First of all, I am a huge fan of British programming (via BritBox and Acorn TV) which is what I was accustomed to watching while growing up in England. So right now, I am going through the past seasons of the award-winning TV series, Inspector Morse, with John Thaw. He was such a talented actor, and the writing on the show is superb. I am gearing up to watch the upcoming Amazon Prime TV series Riches – I know it’s gonna be so good, with such a talented cast!
What are you reading right now?
I am currently reading 3 books – Born a Crime by Trevor Noah (for much-needed levity and laughter),
Encounters with Angels by Odile Haumonté (for spiritual understanding and enlightenment) and My
Mother’s Daughter by Taiwo Taiwo (an autobiography of my Aunt’s life, also written by her, she
happens to be a badass female entrepreneur ahead of her time in Nigeria) and also my personal mentor.
What are you listening to right now?
I listen mostly to gospel music on Pandora. I’m also a fan of ’80s pop music, R&B music and the ’90s
new jack swing era.
The last thing you saw on stage?
The Nutcracker performed by the Miami City Ballet last Christmas. I love going to the theatre but unfortunately have not had the time to make it to any shows this year. Hopefully, I can carve out more time in my schedule next year to patronise my fellow thespians.
What’s on your bucket list?
More travel. I would love to travel more and experience other cultures. There are so many places I haven’t been to even in the US. It’s shocking, but that is top on my bucket list.
Celebrate someone else – who do you rate right now?

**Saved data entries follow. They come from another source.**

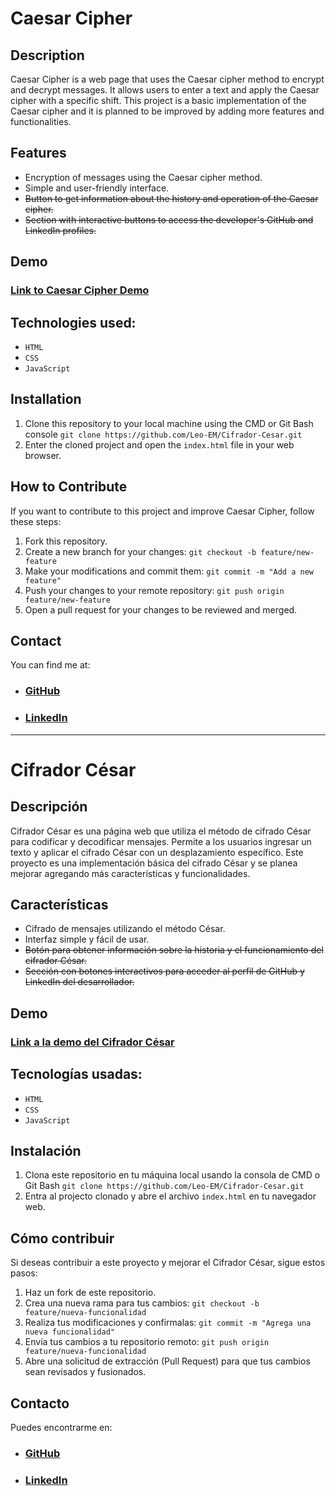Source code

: # Caesar Cipher

## Description
Caesar Cipher is a web page that uses the Caesar cipher method to encrypt and decrypt messages. It allows users to enter a text and apply the Caesar cipher with a specific shift. This project is a basic implementation of the Caesar cipher and it is planned to be improved by adding more features and functionalities.

## Features
- Encryption of messages using the Caesar cipher method.
- Simple and user-friendly interface.
- ~~Button to get information about the history and operation of the Caesar cipher.~~
- ~~Section with interactive buttons to access the developer's GitHub and LinkedIn profiles.~~

## Demo
### [Link to Caesar Cipher Demo](https://leo-em.github.io/Cifrador-Cesar/)

## Technologies used:
 * `HTML` 
 * `CSS` 
 * `JavaScript`

<!--
## Screenshots
![Screenshot 1](screenshots/screenshot1.png)
![Screenshot 2](screenshots/screenshot2.png)
-->

## Installation
1. Clone this repository to your local machine using the CMD or Git Bash console `git clone https://github.com/Leo-EM/Cifrador-Cesar.git`
2. Enter the cloned project and open the `index.html` file in your web browser.

## How to Contribute
If you want to contribute to this project and improve Caesar Cipher, follow these steps:
1. Fork this repository.
2. Create a new branch for your changes: `git checkout -b feature/new-feature`
3. Make your modifications and commit them: `git commit -m "Add a new feature"`
4. Push your changes to your remote repository: `git push origin feature/new-feature`
5. Open a pull request for your changes to be reviewed and merged.

<!--
## Author
Developed by [Leonardo Corales](https://github.com/Eze-CM)
-->

## Contact
You can find me at:
- ### [GitHub](https://github.com/Leo-EM)
- ### [LinkedIn](https://www.linkedin.com/in/leonardo-corales/)

---

# Cifrador César

## Descripción
Cifrador César es una página web que utiliza el método de cifrado César para codificar y decodificar mensajes. Permite a los usuarios ingresar un texto y aplicar el cifrado César con un desplazamiento específico. Este proyecto es una implementación básica del cifrado César y se planea mejorar agregando más características y funcionalidades.

## Características
- Cifrado de mensajes utilizando el método César.
- Interfaz simple y fácil de usar.
- ~~Botón para obtener información sobre la historia y el funcionamiento del cifrador César.~~
- ~~Sección con botones interactivos para acceder al perfil de GitHub y LinkedIn del desarrollador.~~

## Demo
### [Link a la demo del Cifrador César](https://leo-em.github.io/Cifrador-Cesar/)

## Tecnologías usadas:
 * `HTML` 
 * `CSS` 
 * `JavaScript`

## Instalación
1. Clona este repositorio en tu máquina local usando la consola de CMD o Git Bash `git clone https://github.com/Leo-EM/Cifrador-Cesar.git`
2. Entra al projecto clonado y abre el archivo `index.html` en tu navegador web.

## Cómo contribuir
Si deseas contribuir a este proyecto y mejorar el Cifrador César, sigue estos pasos:
1. Haz un fork de este repositorio.
2. Crea una nueva rama para tus cambios: `git checkout -b feature/nueva-funcionalidad`
3. Realiza tus modificaciones y confirmalas: `git commit -m "Agrega una nueva funcionalidad"`
4. Envía tus cambios a tu repositorio remoto: `git push origin feature/nueva-funcionalidad`
5. Abre una solicitud de extracción (Pull Request) para que tus cambios sean revisados y fusionados.

## Contacto
Puedes encontrarme en:
- ### [GitHub](https://github.com/Leo-EM)
- ### [LinkedIn](https://www.linkedin.com/in/leonardo-corales/)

I have to admit that I am crushing on Michaela Coel right now. Yes, the world knows her as a multihyphenate, but having met and worked with her on Wakanda Forever, I can say that she is also incredibly humble, sweet and fun to be around. She is actually one of the people who inspired me to write and produce my short film, Chidera. I remember texting her over the summer after I wrapped filming it to thank her for inspiring me and giving me the courage to make the leap, and she was so lovely. She congratulated me and cheered me on, which really touched me. She’s the real deal.
Celebrate yourself – make us proud of you!
I celebrate the fact that I literally wrote, produced, executive produced and starred as the lead in my first-ever short film which will premiere next year in film festivals! I’m still pinching myself. You have no idea how many years I procrastinated and suddenly it all happened at once. Yay to me! LOL.
Where can we find you and your latest projects?
I am currently in the post-production of my short film as I would like to complete it before the end of the year, so that has taken a lot of my time. I am also producing and acting in a feature film project which is slated to start filming next spring, and then there are a couple of other projects that I am not at liberty to mention due to NDAs.